Moral Majority co-founder Howard Phillips is a leader of the religious mission to "defund the left" and eliminate "anti-biblical" social programs. Public policy driving the vast shift of wealth and power that seeks eradication of all social programs dating to the New Deal, is engineered in tax-exempt, corporate-financed think tanks. Huge Reagan and Bush budget deficits have been calculated to justify slashing social spending to the bone, even as anger is deflected away from corporate looters of the treasury toward single mothers on welfare. 1996 Welfare Reform targeted $67 billion of total social spending, leaving untouched $167 billion in corporate welfare. Marvin Olasky (The Tragedy of American Compassion) provided the theme for the Republican holy war to end aid to the poor, citing biblical justification for starvation (Thessalonians 3:10): "...if a man will not work, neither let him eat." Opponents of "supply-side" economics were dubbed by Newt Gingrich "socialists." Any mention of financial inequity or the increasing tax burden on the working poor and middle class draws accusations of "class warfare." The world's second richest man, Warren Buffett, observed of class warfare, "My class won," noting that his receptionist pays a tax rate proportionately 10 times higher than he does.
Gingrich's "opportunity society" quickly morphed into government-of-the-highest-bidder, abetted by Tom ("The Hammer") DeLay whose "Pay to Play" ethos strong-arms corporate lobbyists for contributions in exchange for industry deregulation, privatization and large corporate subsidies. Medicare Reform became a multi-billion dollar windfall for the insurance and pharmaceutical industries, rewarded with the push to privatize Medicare and the prohibition of negotiation of bulk medicine prices.
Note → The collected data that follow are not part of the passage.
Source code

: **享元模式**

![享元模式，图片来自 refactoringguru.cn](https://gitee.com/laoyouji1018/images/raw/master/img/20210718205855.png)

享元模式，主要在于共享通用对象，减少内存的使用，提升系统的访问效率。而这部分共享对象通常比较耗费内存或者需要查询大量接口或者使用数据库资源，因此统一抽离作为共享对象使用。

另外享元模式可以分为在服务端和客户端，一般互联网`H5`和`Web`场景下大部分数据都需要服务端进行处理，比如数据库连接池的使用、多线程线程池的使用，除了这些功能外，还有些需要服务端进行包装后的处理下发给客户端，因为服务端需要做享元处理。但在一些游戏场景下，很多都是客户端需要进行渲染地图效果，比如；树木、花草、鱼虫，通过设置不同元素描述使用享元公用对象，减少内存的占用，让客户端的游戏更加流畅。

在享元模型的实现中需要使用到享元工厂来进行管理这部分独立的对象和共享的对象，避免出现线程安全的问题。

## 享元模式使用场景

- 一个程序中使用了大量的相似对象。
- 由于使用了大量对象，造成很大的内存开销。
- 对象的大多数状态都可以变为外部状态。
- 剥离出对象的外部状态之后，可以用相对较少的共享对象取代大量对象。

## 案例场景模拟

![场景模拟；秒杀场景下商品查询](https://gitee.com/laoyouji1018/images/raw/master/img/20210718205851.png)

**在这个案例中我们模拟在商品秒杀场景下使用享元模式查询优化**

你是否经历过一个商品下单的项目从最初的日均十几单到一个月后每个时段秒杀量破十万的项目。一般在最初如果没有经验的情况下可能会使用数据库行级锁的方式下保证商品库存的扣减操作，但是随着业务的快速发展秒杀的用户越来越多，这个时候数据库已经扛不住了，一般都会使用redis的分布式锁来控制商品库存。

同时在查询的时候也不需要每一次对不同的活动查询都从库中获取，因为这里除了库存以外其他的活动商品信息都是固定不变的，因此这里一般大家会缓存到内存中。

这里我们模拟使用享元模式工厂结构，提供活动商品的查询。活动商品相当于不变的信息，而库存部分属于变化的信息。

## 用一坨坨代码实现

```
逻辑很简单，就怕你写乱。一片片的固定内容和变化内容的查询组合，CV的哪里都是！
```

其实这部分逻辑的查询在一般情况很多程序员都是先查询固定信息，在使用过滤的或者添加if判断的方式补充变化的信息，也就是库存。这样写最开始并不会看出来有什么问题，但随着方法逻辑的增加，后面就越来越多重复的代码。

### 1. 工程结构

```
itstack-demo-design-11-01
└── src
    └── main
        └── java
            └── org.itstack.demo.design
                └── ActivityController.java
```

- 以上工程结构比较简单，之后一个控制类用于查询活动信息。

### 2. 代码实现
The 2003 pork-laden Energy Bill pumped $20 billion in tax subsidies to the oil and gas industry, relieving them of responsibility for the cost of environmental cleanups, also subsequently dumped on taxpayers.
A principal architect of George W. Bush's annual tax cuts for the rich, Americans for Tax Reform's Grover Norquist eagerly anticipates the prospect of states' fiscal chaos, expressing hope that at least one of the states "goes bankrupt." The goals of anti-tax activists and corporate oligarchs merge perfectly with the ambitions of religious nationalists. Once public services and schools are financially squeezed, corporations will privatize them. So, too, do religious nationalists anticipate economic and social turbulence as precursors to the establishment of theocracy on the ruins of U.S. democracy.